The richest and wickedest city in the world


Port Royal, Jamaica was once called the "richest and wickedest city in the world.” Founded in the 1650’s by British Settlers who came to Jamaica, it soon became the center of shipping commerce because of its strategic location at the mouth of the Kingston Harbour.

Spanish Defeat

Well, to be honest with you, it wasn’t really founded by the British Settlers. Its first visitors were the Tainos (Arawak Indians). Then came the Spaniards, who were really sent to capture Hispaniola (now Haiti and Dominican Republic), but they got a serious whipping and  were forced to console themselves with Jamaica. This sea front city was later occupied by the English in 1655.

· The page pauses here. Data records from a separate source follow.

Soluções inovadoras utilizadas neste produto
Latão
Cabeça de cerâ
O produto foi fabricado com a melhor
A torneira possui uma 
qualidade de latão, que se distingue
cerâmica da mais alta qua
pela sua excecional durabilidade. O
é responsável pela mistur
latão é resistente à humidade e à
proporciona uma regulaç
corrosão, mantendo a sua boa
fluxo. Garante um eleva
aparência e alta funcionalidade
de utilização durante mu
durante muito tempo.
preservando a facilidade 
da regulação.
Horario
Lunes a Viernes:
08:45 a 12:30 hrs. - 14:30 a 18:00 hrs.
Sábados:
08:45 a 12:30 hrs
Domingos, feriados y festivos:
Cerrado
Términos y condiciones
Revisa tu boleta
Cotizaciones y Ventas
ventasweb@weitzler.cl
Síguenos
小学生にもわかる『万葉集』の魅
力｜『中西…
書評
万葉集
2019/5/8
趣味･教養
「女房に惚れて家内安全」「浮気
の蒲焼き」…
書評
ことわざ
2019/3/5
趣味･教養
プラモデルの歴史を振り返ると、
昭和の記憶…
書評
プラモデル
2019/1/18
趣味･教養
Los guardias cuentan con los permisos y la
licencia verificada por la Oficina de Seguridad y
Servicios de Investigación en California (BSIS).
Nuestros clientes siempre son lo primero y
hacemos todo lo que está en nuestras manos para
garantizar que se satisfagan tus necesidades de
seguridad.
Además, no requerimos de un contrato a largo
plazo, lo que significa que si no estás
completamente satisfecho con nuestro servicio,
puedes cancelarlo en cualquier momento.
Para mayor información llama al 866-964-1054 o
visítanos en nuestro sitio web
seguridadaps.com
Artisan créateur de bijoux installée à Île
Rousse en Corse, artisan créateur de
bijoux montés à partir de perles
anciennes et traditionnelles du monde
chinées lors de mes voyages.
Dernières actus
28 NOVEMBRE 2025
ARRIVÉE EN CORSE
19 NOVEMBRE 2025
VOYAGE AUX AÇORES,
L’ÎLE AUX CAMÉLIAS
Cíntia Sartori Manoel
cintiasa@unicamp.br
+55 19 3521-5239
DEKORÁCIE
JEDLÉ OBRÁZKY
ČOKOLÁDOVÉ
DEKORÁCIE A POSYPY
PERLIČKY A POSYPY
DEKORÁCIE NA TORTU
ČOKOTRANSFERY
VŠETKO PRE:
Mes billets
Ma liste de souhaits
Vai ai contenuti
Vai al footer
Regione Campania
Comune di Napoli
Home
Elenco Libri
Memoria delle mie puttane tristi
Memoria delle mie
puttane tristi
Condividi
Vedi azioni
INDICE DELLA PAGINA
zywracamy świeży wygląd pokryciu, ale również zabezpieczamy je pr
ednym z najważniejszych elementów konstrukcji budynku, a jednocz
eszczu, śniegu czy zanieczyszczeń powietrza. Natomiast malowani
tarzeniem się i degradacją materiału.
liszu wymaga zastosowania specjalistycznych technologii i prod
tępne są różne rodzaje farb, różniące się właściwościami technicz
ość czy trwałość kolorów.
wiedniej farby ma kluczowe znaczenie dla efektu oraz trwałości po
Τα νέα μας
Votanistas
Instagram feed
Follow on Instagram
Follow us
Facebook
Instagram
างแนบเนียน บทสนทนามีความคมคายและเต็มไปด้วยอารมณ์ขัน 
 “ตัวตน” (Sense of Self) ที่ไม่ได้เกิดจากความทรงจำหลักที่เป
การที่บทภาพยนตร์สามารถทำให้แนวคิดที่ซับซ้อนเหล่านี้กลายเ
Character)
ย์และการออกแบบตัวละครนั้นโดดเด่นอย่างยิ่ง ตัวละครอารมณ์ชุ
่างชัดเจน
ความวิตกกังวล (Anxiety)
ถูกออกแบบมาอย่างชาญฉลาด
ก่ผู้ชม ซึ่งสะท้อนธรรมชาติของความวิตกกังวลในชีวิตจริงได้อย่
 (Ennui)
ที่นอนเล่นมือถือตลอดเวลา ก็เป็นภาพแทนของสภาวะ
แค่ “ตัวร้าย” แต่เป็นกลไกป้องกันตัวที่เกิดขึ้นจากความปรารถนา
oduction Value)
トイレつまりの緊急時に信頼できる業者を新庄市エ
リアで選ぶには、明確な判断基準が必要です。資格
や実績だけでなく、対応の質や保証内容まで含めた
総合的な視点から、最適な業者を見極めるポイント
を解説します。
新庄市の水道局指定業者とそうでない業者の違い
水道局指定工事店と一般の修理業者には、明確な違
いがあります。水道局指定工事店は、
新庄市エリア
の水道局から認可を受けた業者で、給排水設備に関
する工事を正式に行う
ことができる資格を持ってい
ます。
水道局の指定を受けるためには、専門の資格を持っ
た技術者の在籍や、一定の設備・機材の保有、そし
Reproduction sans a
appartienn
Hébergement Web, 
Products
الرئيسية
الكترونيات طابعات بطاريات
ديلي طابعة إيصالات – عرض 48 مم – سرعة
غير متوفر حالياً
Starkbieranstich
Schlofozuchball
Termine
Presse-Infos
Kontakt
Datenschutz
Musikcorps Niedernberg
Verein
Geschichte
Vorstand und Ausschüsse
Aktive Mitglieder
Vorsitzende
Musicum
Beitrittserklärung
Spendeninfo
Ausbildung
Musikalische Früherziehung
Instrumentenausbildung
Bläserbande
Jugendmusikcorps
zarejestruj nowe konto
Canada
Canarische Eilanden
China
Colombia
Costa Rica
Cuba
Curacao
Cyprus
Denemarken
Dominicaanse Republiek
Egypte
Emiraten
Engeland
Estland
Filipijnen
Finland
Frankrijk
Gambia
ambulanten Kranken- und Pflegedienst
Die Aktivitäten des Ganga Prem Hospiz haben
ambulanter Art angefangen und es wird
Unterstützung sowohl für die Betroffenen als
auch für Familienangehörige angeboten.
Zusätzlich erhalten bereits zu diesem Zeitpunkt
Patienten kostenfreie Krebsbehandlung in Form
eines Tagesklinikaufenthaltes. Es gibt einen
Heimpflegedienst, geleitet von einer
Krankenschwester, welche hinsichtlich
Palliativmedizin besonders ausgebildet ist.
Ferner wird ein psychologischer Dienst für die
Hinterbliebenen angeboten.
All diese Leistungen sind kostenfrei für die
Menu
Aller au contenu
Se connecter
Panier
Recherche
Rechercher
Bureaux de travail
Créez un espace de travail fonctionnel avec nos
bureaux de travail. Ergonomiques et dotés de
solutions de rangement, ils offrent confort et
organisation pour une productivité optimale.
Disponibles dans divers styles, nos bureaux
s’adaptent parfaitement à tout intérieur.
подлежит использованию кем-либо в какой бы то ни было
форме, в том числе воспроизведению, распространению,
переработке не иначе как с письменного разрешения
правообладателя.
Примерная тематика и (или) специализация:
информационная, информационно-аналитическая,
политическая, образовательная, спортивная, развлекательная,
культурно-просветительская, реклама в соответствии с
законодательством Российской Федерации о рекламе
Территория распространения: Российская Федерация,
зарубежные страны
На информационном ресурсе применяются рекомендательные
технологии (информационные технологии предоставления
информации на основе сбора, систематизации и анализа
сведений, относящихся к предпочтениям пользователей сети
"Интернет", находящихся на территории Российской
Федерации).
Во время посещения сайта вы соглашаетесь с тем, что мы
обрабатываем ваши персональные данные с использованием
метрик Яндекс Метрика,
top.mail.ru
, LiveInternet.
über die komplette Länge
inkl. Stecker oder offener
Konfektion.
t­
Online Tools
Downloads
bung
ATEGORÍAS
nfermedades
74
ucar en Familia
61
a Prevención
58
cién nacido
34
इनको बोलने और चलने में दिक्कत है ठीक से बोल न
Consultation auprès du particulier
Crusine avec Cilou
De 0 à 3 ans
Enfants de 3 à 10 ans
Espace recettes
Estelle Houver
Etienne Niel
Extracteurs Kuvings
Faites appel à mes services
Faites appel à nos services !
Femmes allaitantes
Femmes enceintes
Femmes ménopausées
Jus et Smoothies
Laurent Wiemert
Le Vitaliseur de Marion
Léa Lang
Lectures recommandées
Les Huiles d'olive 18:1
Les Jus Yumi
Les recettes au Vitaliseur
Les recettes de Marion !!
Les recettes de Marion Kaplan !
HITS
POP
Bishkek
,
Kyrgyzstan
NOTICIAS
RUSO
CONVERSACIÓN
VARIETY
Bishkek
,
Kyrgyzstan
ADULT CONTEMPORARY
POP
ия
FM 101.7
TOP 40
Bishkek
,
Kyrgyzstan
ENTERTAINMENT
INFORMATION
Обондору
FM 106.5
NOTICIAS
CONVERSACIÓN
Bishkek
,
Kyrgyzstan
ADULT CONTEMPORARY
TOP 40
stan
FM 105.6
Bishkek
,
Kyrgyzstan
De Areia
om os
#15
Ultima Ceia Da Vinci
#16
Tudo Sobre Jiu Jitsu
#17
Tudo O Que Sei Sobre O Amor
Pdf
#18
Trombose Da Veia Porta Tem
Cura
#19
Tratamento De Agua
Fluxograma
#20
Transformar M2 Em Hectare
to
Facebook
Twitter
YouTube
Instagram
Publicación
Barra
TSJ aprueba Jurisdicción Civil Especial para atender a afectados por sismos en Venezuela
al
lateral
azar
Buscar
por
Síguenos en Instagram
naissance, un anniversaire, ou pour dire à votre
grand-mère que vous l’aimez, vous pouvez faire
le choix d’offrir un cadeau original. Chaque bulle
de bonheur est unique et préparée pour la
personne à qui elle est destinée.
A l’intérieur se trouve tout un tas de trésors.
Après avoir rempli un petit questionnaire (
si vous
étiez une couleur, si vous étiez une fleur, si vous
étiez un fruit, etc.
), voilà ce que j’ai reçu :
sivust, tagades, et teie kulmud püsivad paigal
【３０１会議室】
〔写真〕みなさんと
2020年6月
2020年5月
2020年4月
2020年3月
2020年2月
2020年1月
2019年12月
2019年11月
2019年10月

But let's get back to our story.

By 1960, there were about 8,000 - 10,000 occupants and Port Royal had become one of the biggest English cities this side of the world.

Wealth and Decadence

Like every densely populated city, craftsmen, tradesmen, entrepreneurs and ‘professionals’ of every kind soon made their way to Port Royal. The city was notorious for its extravagant wealth and was a popular port for the English and Dutch sponsored privateers who later became pirates using the city as their main base. The deep water near the shore also made it ideal for ships to unload and reload cargo.

The city was dubbed ‘wicked’ because of the pirates, prostitutes and other shady characters that were well known for their loose morals.

Earthquake Strikes

The city was enjoying immense wealth and prosperity (the opposite of Haiti) when at 11:43 am (according to a pocket watch recovered from the seabed) an earthquake struck. Two thirds of the city sank and disappeared into the Caribbean Sea. Over 2000 people were immediately killed and many more would follow as a result of injuries and diseases.(According to the Port Royal Project).

The story of Lewis Galdy who was swallowed alive by the earth in one shock and then thrown into the sea by another is often told by Jamaican historians. In fact, the tomb of Galdy who lived 47 years after his escape can be visited today at St. Peter’s Anglican church in the city.

A New Beginning

After this major disaster, many of the survivors settled into the neighbouring town called Kingston (now our capital city). While many residents stayed behind to rebuild their beloved city, a major fire in 1703 and a devastating hurricane in 1722 all but destroyed their efforts of reconstructing the city.

Today, what you will find is a small but resilient fishing village. Known by archaeologist as the “City that Sank”, Port Royal remains one of the most important underwater archaeological sites in the western hemisphere.